No último dia da feira, uma jornalista italiana parou em nosso stand e nos deixou perplexos com sua fala. Ela afirmou que conseguimos transformar castas que não são autóctones (pois são italianas) em autóctones, imprimindo o terroir brasileiro com seus aromas e sabores. Isso foi muito emocionante para meu pai e temos gravado para poder rever de vez em quando.
Durante a preparação para a feira, tínhamos que responder sobre a possibilidade de sermos delegados e podermos falar sobre nosso trabalho, sendo o tema da Slow Wine deste ano a Fertilidade do Solo. Perguntei ao meu pai sobre o que poderíamos falar dentro deste contexto e fiz a proposta para falarmos sobre regeneração do solo. Para nossa surpresa fomos um dos produtores escolhidos e foi possível contar um pouco sobre o nosso trabalho, o que foi muito gratificante.
As memórias que ficam são eternas! Chegar em casa e ver e-mails de produtores querendo ajudar a Valparaiso a encontrar um distribuidor na Europa, pensa! Trocamos garrafas no final da feira e um deles me disse que seriam utilizadas com este intuito.

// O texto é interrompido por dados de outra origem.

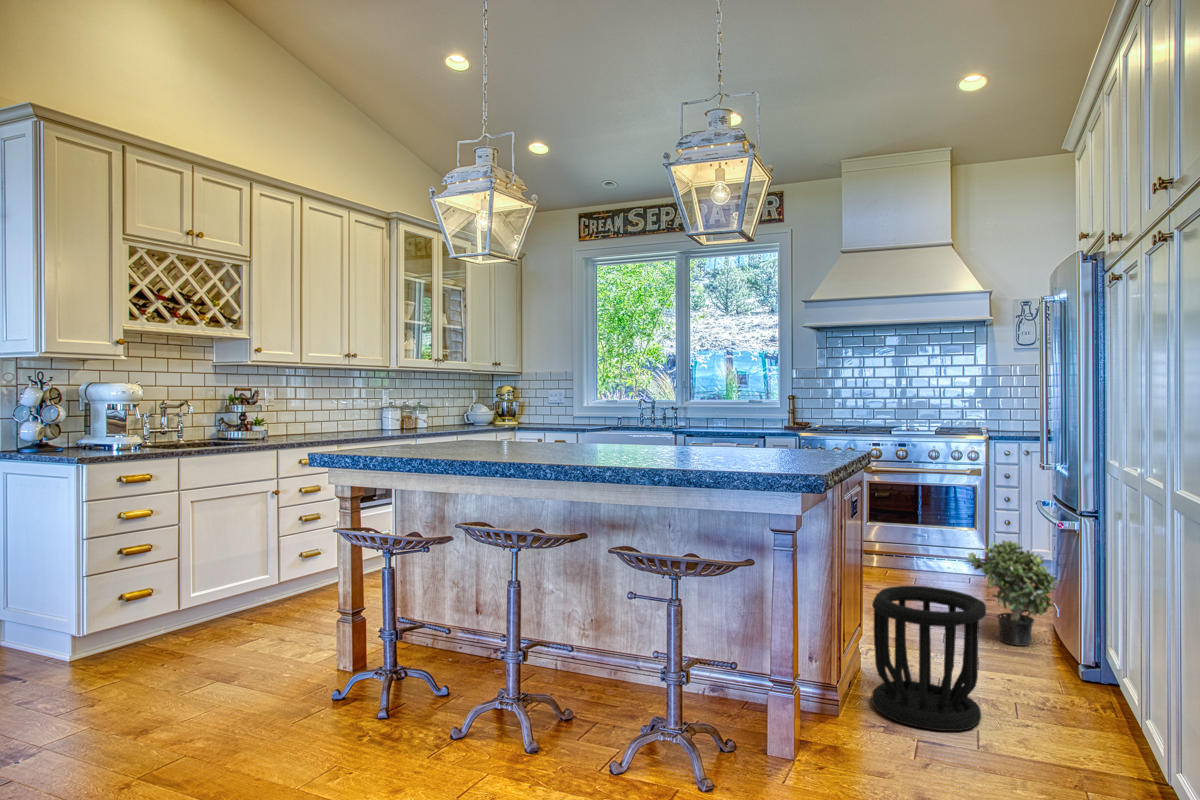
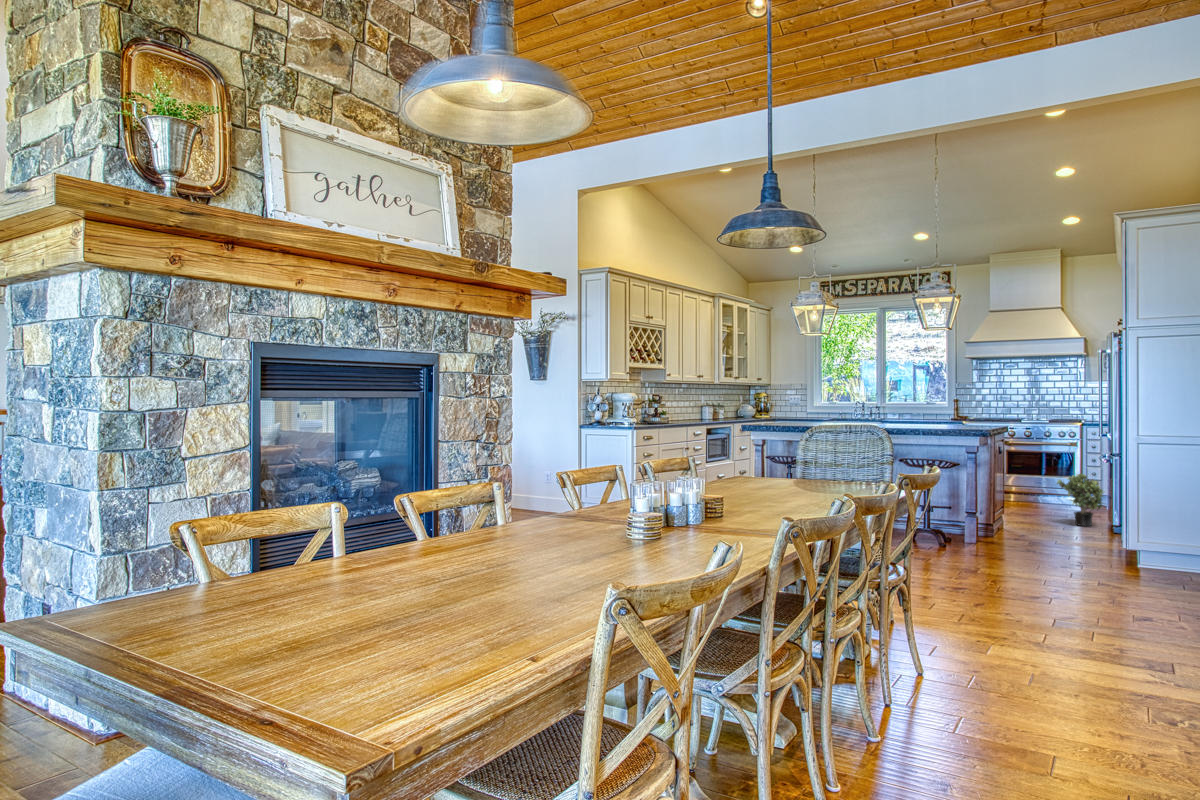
wastebasket: present [871,586,986,731] -> none [1000,485,1055,542]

Vamos levar meses para assimilar esta experiência. Voltamos ainda mais seguros e engajados para fazer ainda mais pela nossa terra, consequentemente beneficiando também nossos vinhos e toda a cadeia que dele participa. A possibilidade de exportação que pensamos antes de embarcar? Essa acabou ficando em segundo plano depois disso tudo que vivemos pois foram experiências que vão muito além do vinho.